I've had one graduate student who completed a dissertation under my direction. So, yeah, if you know who I am you can find out who my student is, I know: I have nothing but good things to say about my student, and I don't think I'm going to say anything that violates Stu's privacy, and this has general implications.
My student will be in the UK this summer, and wants to visit some manuscripts. I am totally in favor of this, of course. Love the lovely manuscripts! And I'm happy to write a letter of recommendation to assert that Stu Dent did indeed complete a dissertation under my direction, blah blah knows how to behave in libraries blah blah please extend all courtesy to Stu etc etc. Stu has questions, of course, about how all this works. So I have gone with Stu to a local Rare Books Room (that is, not LRU's) to demonstrate how this sometimes works. I also try to provide guidance like "send an e-mail that says when you will be there and ask if you can have access to what you want to see, using shelfmarks."
"Ask" is a key word, and it's polite to use the library's method of referring to their holdings, rather than the nickname scholars may use. I have known snowflake-students for whom I might have found it expedient to dictate the e-mail, for fear of an overly-entitled demand to see restricted material, but this Stu is not one of them. (Come to think about it, if someone acted that entitled, I might not write in support. I'll have to think about that.)
But at a certain point, I say "Here's the URL for the website; poke around and find the address for the reading room you need, and the information about applying for cards." Or even, "I haven't been there myself, so do a web search for the library and see if you can find the information you need."
I think this is appropriate. Stu is now Dr. Stu, after all, and is perfectly capable of doing web searches. It's not that Stu expects me to do Stu's work; it's more that Stu is awed, excited, and nervous at the prospect of seeing Actual.Real.Six Hundred Year Old.Manuscripts!! (as one is), and wants to be sure nothing happens to ruin that prospect. So I want to be helpful and calming, but there is a limit to what I can or should do for Stu. Dr. Stu is going to have to go through the same process the rest of us go through.
I guess what worries me, a little, is that Stu thinks I'm someone special and important because I have been in these libraries and seen these materials, and I'm not. I mean, obviously I have a Ph.D. and certain training, but it's not as if my name means anything at all to Bruce Barker-Benfield. I have no "pull." I'm just one more obscure American scholar who has gone through the interviews with the gatekeepers to achieve a reader's card at various Significant Libraries.

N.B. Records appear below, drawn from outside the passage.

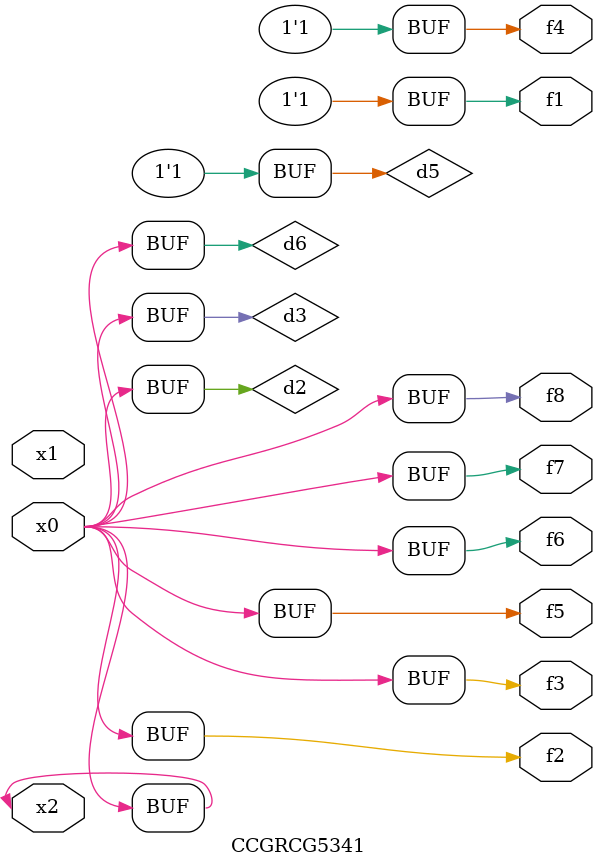
<source format=v>
module CCGRCG5341(
	input x0, x1, x2,
	output f1, f2, f3, f4, f5, f6, f7, f8
);

	wire d1, d2, d3, d4, d5, d6;

	xnor (d1, x2);
	buf (d2, x0, x2);
	and (d3, x0);
	xnor (d4, x1, x2);
	nand (d5, d1, d3);
	buf (d6, d2, d3);
	assign f1 = d5;
	assign f2 = d6;
	assign f3 = d6;
	assign f4 = d5;
	assign f5 = d6;
	assign f6 = d6;
	assign f7 = d6;
	assign f8 = d6;
endmodule

</source>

In other words, to borrow from dear Miss Austen, I am a gentleman and Stu is a gentleman's daughter, and thus far we are equal. It's not as if my professors went with me anywhere but our own Ivy Library; they wrote letters of recommendation, but I don't recall any other specific advice about how to approach libraries and librarians.
On the other hand, their names and that of my alma mater opened more doors than my name and LRU's can do, and so, given that I do not personally have any particular clout, perhaps I do owe my students more individual help than my professors offered me.